First published http://lexarbitri.blogspot.com/2011/12/reva-electric-car-co.html
December 6, 2011
Reva Electric Car Co. P. Ltd. v. Green Mobil
, decided by the Supreme Court on 25 November 2011, was an application under sections 11(4) and (6) of the Arbitration and Conciliation Act, 1996 (the “Act”) for appointment of arbitrator by the Chief Justice of India (“CJI”).
Petitioner had entered into a Memorandum of Understanding (“MoU”) with Respondent for marketing of cars by Petitioner. The term of the MoU was from 25 September 2007 until December 2007, but it was extendable at the sole discretion of Petitioner in terms of clause 2 of the MoU and, according to Petitioner, was in fact extended by acts of Parties.
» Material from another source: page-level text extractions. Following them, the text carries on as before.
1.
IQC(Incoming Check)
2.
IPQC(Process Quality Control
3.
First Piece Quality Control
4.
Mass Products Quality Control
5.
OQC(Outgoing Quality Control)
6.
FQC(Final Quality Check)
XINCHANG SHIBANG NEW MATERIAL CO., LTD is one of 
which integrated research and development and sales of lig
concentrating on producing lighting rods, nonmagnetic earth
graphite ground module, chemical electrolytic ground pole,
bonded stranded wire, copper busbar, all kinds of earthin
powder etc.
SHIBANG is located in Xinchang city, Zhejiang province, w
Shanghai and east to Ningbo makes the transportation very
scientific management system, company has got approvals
These acts were various requests in 2008 and 2009 by Respondent for supply of cars in terms of the MoU. In September 2009, according to Petitioner, disputes arose between the Parties, with Petitioner claiming that Respondent did not have necessary resources to build Petitioner’s brand, since enough cars were not sold in the Belgium region. Via email on 25 September 2009, Petitioner asked Respondent to cease marketing on behalf of Petitioner, thus constituting termination of the MoU, according to Petitioner.
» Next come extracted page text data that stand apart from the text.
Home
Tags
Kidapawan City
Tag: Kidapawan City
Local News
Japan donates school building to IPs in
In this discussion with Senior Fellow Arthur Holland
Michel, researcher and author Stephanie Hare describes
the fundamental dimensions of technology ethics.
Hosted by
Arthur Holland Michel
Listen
Petitioner received on 14 January 2010, a writ of summons of legal proceedings initiated by Respondent in the Commercial Court in Brussels, Belgium. Respondent claimed damages for termination of the MoU. An email from Respondent dated 15 March 2010 suggested a global settlement with Petitioner and the latter construed this as acknowledgement of the fact that the rights and obligation of both the parties were covered by the MoU, which stood duly terminated.
On appointment of a sole arbitrator by Petitioner, for confirmation by Respondent, under the terms of the MoU, Respondent denied existence of a contractual relation between Parties on 25 September 2009. A Section 9 application was thus filed by Petitioner in Bangalore, attempting to restrain legal proceedings in Brussels. On this being granted, the present section 11 application was filed, in terms of clause 11 of the MoU.
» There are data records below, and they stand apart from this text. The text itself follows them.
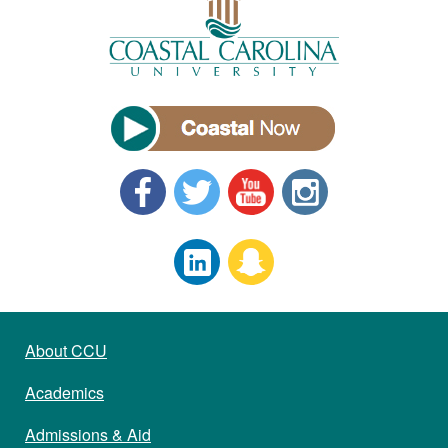
About CCU
Academics
Admissions & Aid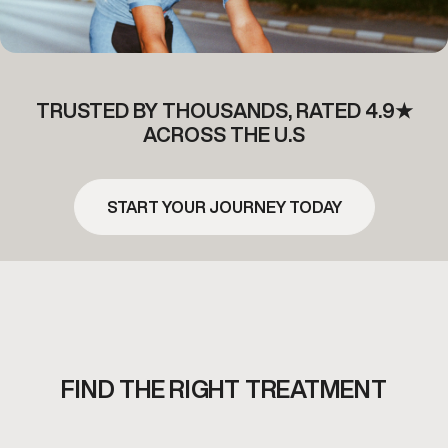
TRUSTED BY THOUSANDS, RATED 4.9★
ACROSS THE U.S
START YOUR JOURNEY TODAY
FIND THE RIGHT TREATMENT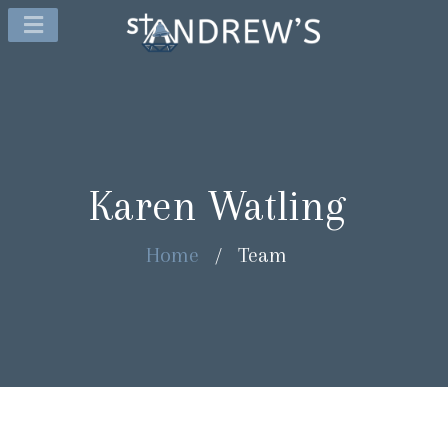
Karen Watling
Home
/
Team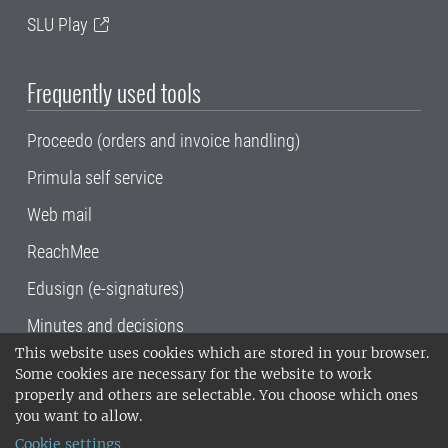
SLU Play
Frequently used tools
Proceedo (orders and invoice handling)
Primula self service
Web mail
ReachMee
Edusign (e-signatures)
Minutes and decisions
This website uses cookies which are stored in your browser.
SLU, the Swedish University of Agricultural
Some cookies are necessary for the website to work
Sciences
, has its main locations in Alnarp,
properly and others are selectable. You choose which ones
Uppsala and Umeå.
SLU is certified to the ISO
you want to allow.
14001 environmental standard. •
Telephone:
Cookie settings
Respondent claimed that the MoU expired on 31 December 2007, and claims made by Petitioner related to commercial distribution of cars, commencing in 2008 and the distribution agreement, entered into after expiry of the MoU in 2007. Respondent also contended that Petitioner had invoked arbitration proceedings only to avoid legal proceedings in Brussels, as evident from the arbitration clause being invoked after Petitioner was intimated of proceedings in Brussels.
Petitioner, on the other hand stated that it was Respondent’s intention to avoid arbitration by starting legal proceedings in Brussels. Moreover, Petitioner submitted that irrespective of the continued existence of the MoU, the arbitration clause would survive. Further, the Court, when acting under section 11 of the Act, is required to refer disputes without in-depth examination. It must only be satisfied that the disputes fall within the ambit of the arbitration clause.
Respondent contended that the arbitration clause in the MoU related only to the test and trial period when the MoU was subsisting. Thus, disputes pertaining to a period after this were outside the ambit of the arbitration clause and could not be referred for arbitration by the Court.
a) The existence of an arbitration agreement; and
b) Whether the party applying under such an agreement was a party to that agreement.
The issues which the CJI had the option of deciding are:
a) Whether the claim is barred by time; and
b) Whether the parties have concluded the contract/transaction by recording satisfaction of their mutual rights and obligation or by receiving the final payment without objection.
Issues which are to be left for decision by the tribunal are:
a) Whether a particular claim falls outside the scope of the arbitration clause; and
b) Merits of any claim involved in the arbitration.
Therefore, existence of the arbitration agreement itself is a question which must be decided by the CJI in the first instance, since without the existence of an arbitration agreement, a reference under section 11 of the Act cannot be made.
The Court, in light of the material on record already stated above, ruled in favour of Petitioner that the MoU had been extended by actions of the parties. Therefore, the arbitration clause was in existence, and did merit appointment of arbitrators under Section 11 of the Act. The Supreme Court further observed, relying on Everest Holding Ltd. v. Shyam Kumar Shrivastava and Ors.
, that irrespective of continued existence of the MoU, the arbitration clause would survive. This is in view of section 16(1)(a) of the Act, which reiterates the independent existence of an arbitration clause in a contract, separate from the main contract. Invalidation of the parent contract does not automatically entail invalidation of the arbitration clause, as evident from Section 16(1)(b) of the Act. Since disputes arising between the parties clearly related to subject matter of the contract, they must be adjudicated upon, through the arbitration agreement in that contract.
Thus, although section 16 of the Act, incorporating the principle ofCompetence-Competence, empowers the arbitral tribunal to adjudicate on matters pertaining to its own jurisdiction, under Indian law it is well-settled that when the Chief Justice is approached (whether for a domestic or international arbitration) to appoint arbitrators, he holds the power of making a preliminary determination of whether there exists an arbitration agreement at all.